L’ACCOMPAGNAMENTO NON È REDDITO Se i percettori di pensione di invalidità non sono ancora tutti scomparsi per inedia, ciò si deve a due fattori principalmente. Il primo, fondamentale, è l’aiuto della famiglia che si fa carico del disabile o invalido provvedendo a sostentamento e soprattutto cura. Il secondo è rappresentato dalla 'indennità di accompagnamento' di cui molti invalidi, in particolare quelli più gravi, 'godono'. Sono, come ricordavamo prima, altri 512 euro esentasse, che portano il totale a 791 euro. Ma – notato come in ogni caso si rimanga sotto la soglia di povertà quantomeno nelle città del Nord – questa cifra complessiva incorpora in sé la necessità di retribuire un accompagnatore – l’indennità viene concessa proprio perché il disabile non è in grado di provvedere a se stesso in maniera autonoma – e, ai prezzi correnti, sono sufficienti forse per retribuire un badante, ma solo a mezza giornata. Più spesso servono a compensare relativamente la perdita di reddito di un familiare che non lavora e si prende cura di chi è invalido (con tutto ciò che questo comporta, oltre che sul piano personale, in termini di maggiore fragilità economica del nucleo familiare e ridotte prospettive previdenziali). In sostanza, quei 512 euro non rappresentano un reddito spendibile ma il (mezzo) finanziamento di un servizio assolutamente necessario.
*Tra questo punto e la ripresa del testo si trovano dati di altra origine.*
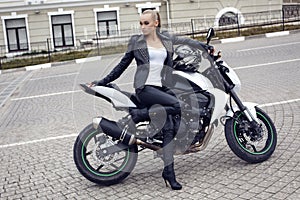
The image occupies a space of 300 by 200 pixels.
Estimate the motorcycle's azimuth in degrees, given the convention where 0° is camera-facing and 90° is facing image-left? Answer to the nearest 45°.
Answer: approximately 270°

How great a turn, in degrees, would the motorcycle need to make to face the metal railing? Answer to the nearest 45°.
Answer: approximately 90° to its left
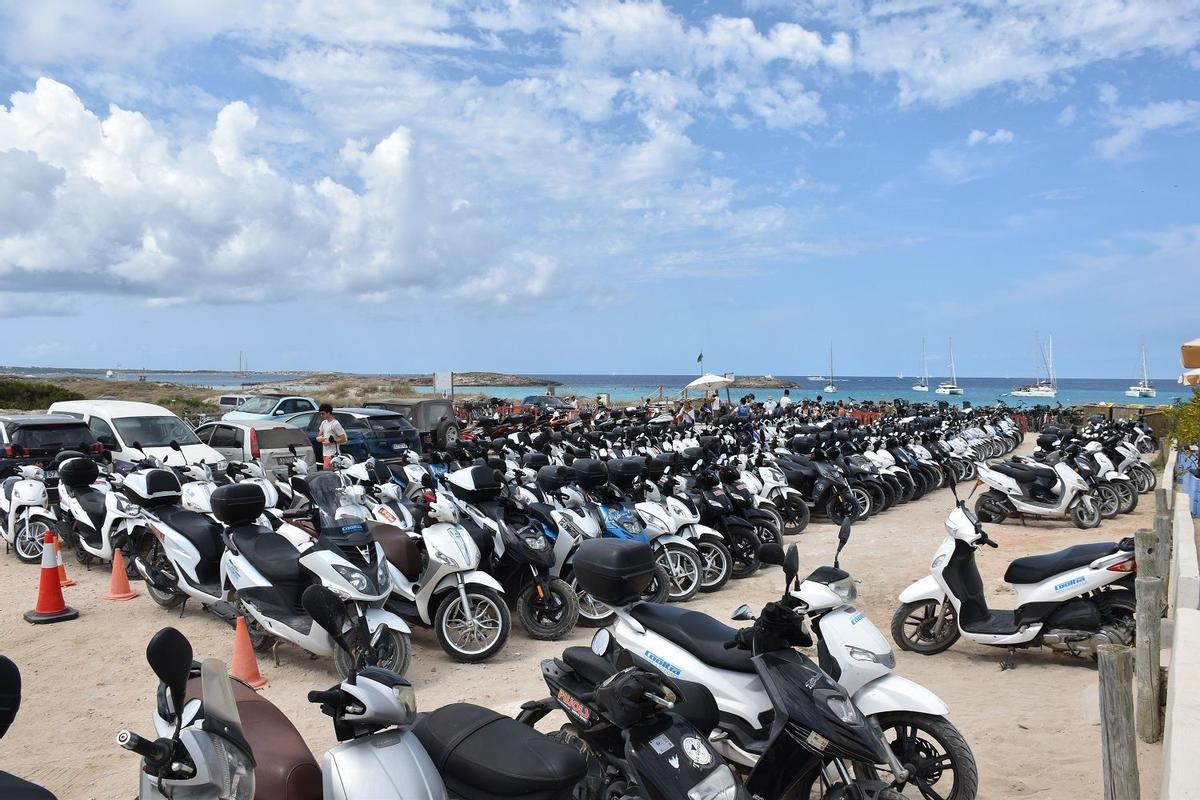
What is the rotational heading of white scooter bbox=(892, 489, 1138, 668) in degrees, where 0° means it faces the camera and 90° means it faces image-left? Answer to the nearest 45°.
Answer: approximately 90°

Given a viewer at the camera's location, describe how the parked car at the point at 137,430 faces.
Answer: facing the viewer and to the right of the viewer

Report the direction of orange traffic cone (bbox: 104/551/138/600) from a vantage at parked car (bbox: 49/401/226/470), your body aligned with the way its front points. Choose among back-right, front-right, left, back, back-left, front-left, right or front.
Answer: front-right

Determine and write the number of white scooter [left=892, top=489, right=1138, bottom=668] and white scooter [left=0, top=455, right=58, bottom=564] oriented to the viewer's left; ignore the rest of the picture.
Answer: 1

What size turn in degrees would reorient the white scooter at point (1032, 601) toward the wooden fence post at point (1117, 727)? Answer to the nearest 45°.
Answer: approximately 90° to its left
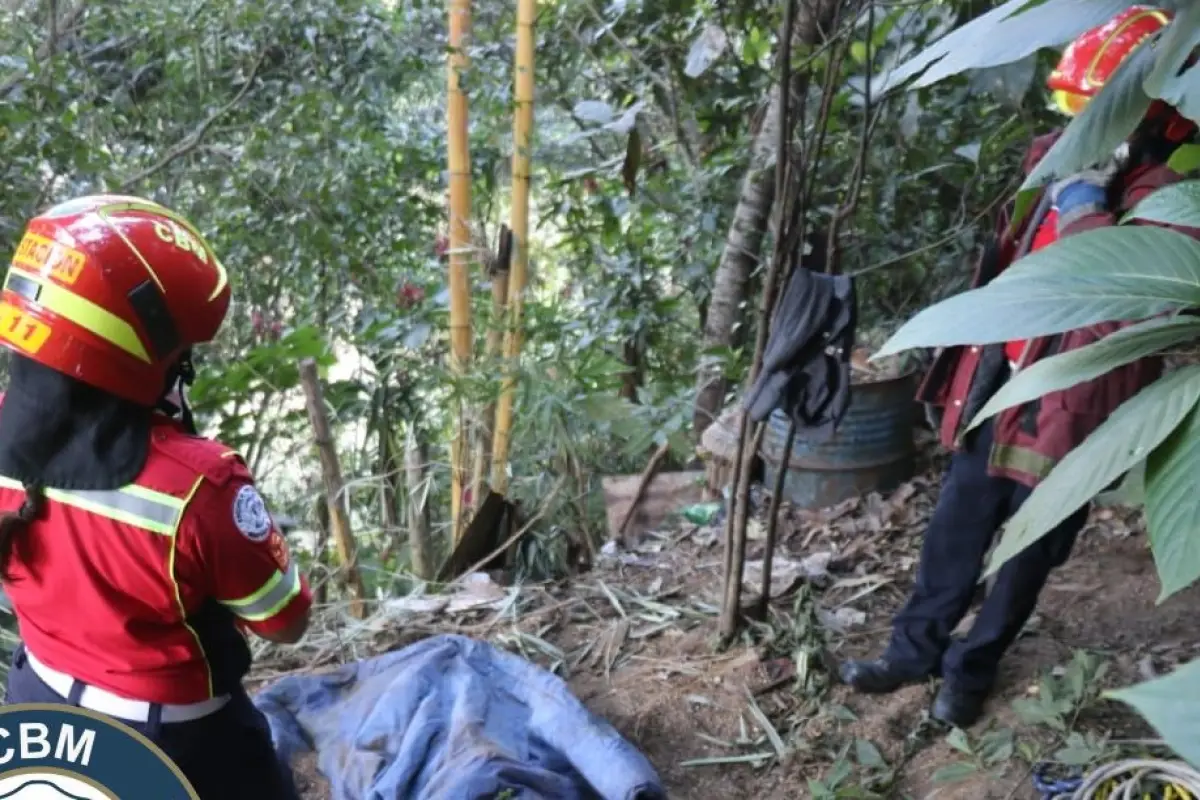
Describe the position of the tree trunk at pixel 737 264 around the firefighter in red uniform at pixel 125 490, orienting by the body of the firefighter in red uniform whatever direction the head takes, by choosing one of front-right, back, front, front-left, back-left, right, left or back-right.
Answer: front

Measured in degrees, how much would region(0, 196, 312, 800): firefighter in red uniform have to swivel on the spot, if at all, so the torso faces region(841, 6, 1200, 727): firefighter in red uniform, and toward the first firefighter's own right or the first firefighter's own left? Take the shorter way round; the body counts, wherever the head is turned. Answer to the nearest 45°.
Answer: approximately 45° to the first firefighter's own right

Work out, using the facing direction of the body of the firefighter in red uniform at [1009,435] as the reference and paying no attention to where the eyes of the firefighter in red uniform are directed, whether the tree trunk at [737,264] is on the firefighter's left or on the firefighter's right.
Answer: on the firefighter's right

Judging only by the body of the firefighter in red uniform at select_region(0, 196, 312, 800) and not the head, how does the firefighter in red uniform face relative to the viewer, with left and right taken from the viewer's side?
facing away from the viewer and to the right of the viewer

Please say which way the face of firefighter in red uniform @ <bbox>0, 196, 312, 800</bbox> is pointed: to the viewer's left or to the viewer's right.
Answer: to the viewer's right

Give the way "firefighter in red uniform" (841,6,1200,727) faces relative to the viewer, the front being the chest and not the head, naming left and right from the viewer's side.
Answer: facing the viewer and to the left of the viewer
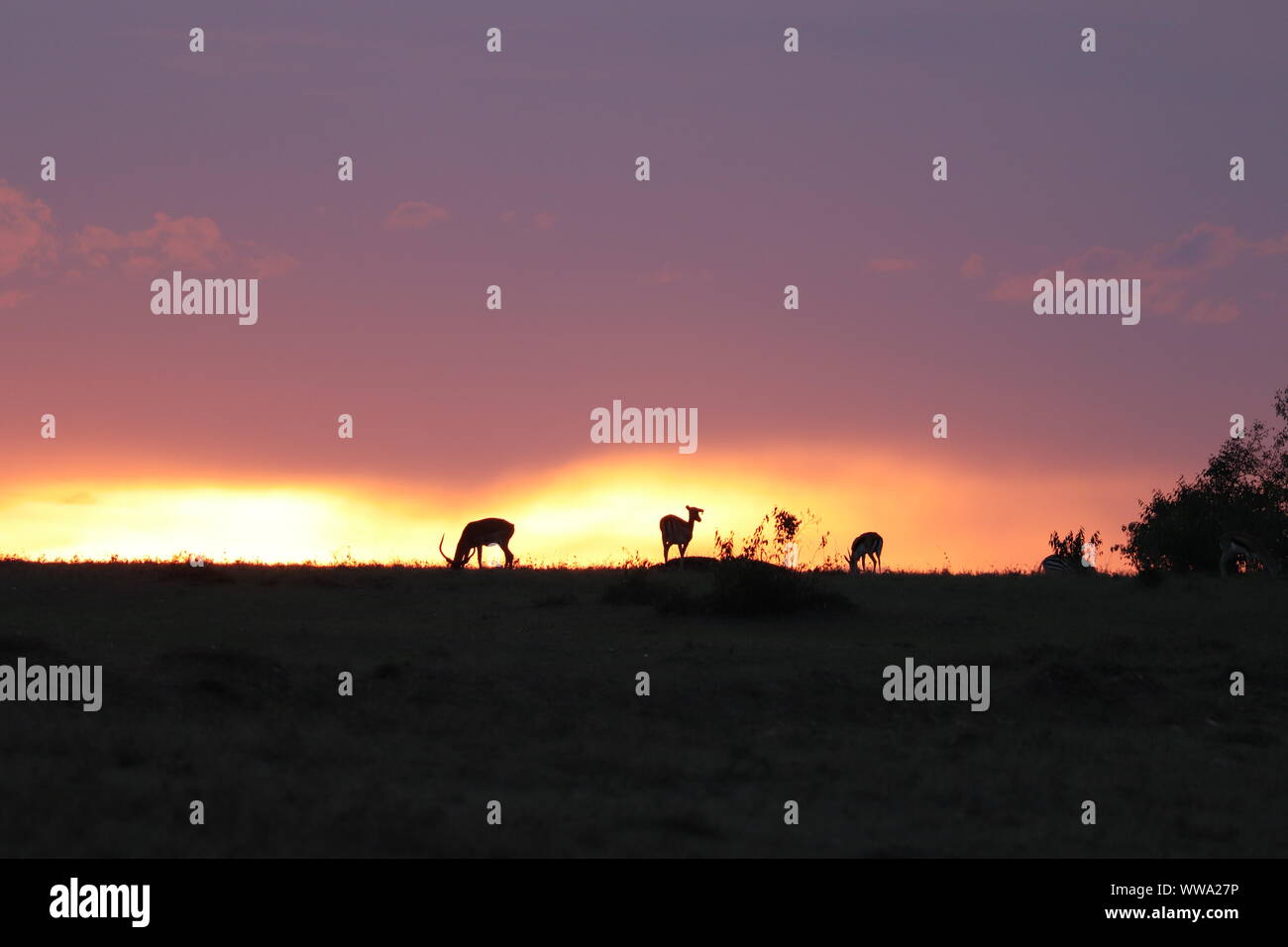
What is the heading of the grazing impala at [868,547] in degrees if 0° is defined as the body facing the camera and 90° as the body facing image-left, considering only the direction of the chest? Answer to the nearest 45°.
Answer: approximately 90°

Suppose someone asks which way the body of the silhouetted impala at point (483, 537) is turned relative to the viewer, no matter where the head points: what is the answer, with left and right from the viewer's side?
facing to the left of the viewer
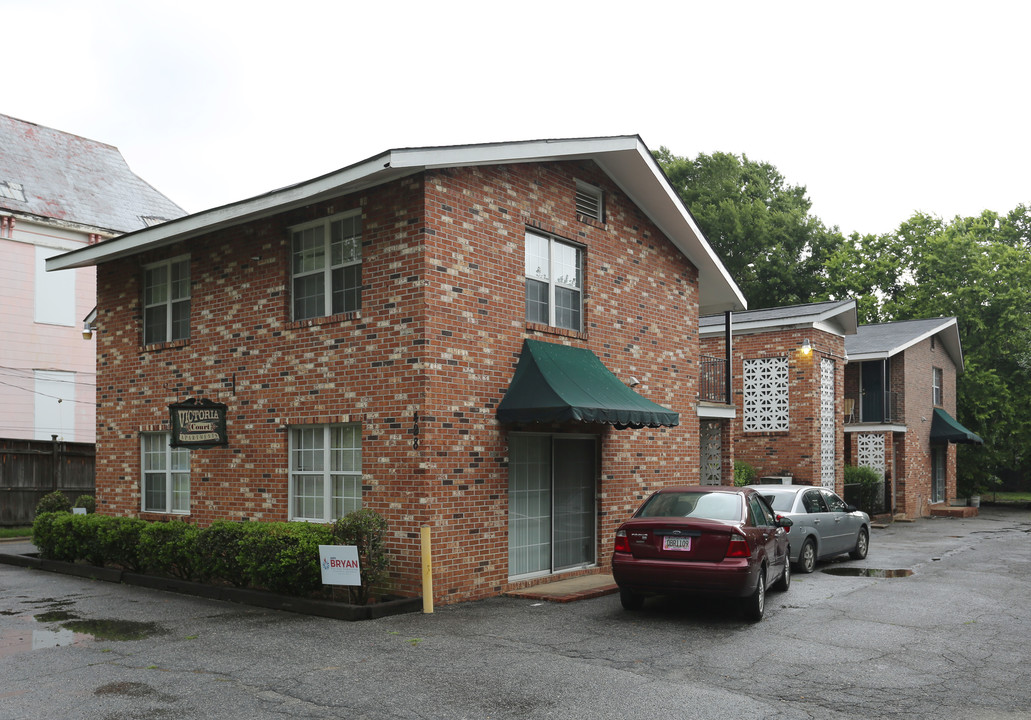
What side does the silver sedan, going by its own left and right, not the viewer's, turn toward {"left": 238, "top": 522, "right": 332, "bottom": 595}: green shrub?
back

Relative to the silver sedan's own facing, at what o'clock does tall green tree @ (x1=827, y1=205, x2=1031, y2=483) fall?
The tall green tree is roughly at 11 o'clock from the silver sedan.

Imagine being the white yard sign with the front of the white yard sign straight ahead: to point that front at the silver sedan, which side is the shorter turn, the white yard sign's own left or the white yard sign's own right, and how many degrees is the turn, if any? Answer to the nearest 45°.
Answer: approximately 135° to the white yard sign's own left

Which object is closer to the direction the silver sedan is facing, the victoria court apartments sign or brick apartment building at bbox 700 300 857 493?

UNA BATTAGLIA (IM)POPOLARE Le cifre insomma parlano chiaro: la pensione di invalidità è insufficiente per garantire il minimo vitale ed è notevolmente più bassa di tutti gli altri trattamenti previdenziali e assistenziali. Perché dunque nessuno – né il governo né le opposizioni né le parti sociali – si è mai proposto di porre rimedio con aumenti adeguati? Le risposte sono essenzialmente tre, tra loro connesse: manca una rappresentanza forte degli invalidi; il loro peso elettorale è limitato e l’argomento è (ingiustamente) impopolare. Nonostante vi siano associazioni di invalidi, alcune anche con centinaia di migliaia di iscritti, infatti, la rappresentanza in questo settore sociale è molto frastagliata e manca di coordinamento. A differenza, ad esempio, di quanto accade con i pensionati, i cui interessi sono talmente ben rappresentati e imposti all’attenzione del mondo politico che Cgil, Cisl e Uil sono appena riuscite a ottenere una quattordicesima mensilità anche per chi riceve un assegno dai 750 ai 1.000 euro mensili, cioè il quadruplo di una pensione di invalidità (e a prescindere dal reddito familiare). Sul piano elettorale, poi, tre milioni di percettori di rendita di invalidità non hanno un gran peso, soprattutto se, come detto, non sono così coordinati da svolgere azioni di lobby. Infine, il motivo principale: la cattiva nomea che ha reso questa categoria i 'paria', gli 'intoccabili' dell’intervento politico. È vero: esiste il problema dei 'falsi invalidi', truffatori che fingono una disabilità della quale non soffrono e soprattutto gruppi di persone a cui una certa politica clientelare – non sapendo dare risposte reali in termini di lavoro e opportunità di sviluppo del territorio – ha 'concesso' rendite di invalidità come una sorta di reddito minimo ante litteram. Lo si comprende bene osservando i diversi indici di invalidità rispetto alla popolazione tra Nord (37,2 ogni 1.000 abitanti) e Sud (64,1 ogni 1.000 abitanti). Tutto questo, però, non giustifica il disinteresse politico per un gruppo sociale tra i più fragili e non può far velo a una verità lampante: l’assegno di invalidità così non risponde al dettato costituzionale e non permette a chi è inabile una vita minimamente dignitosa.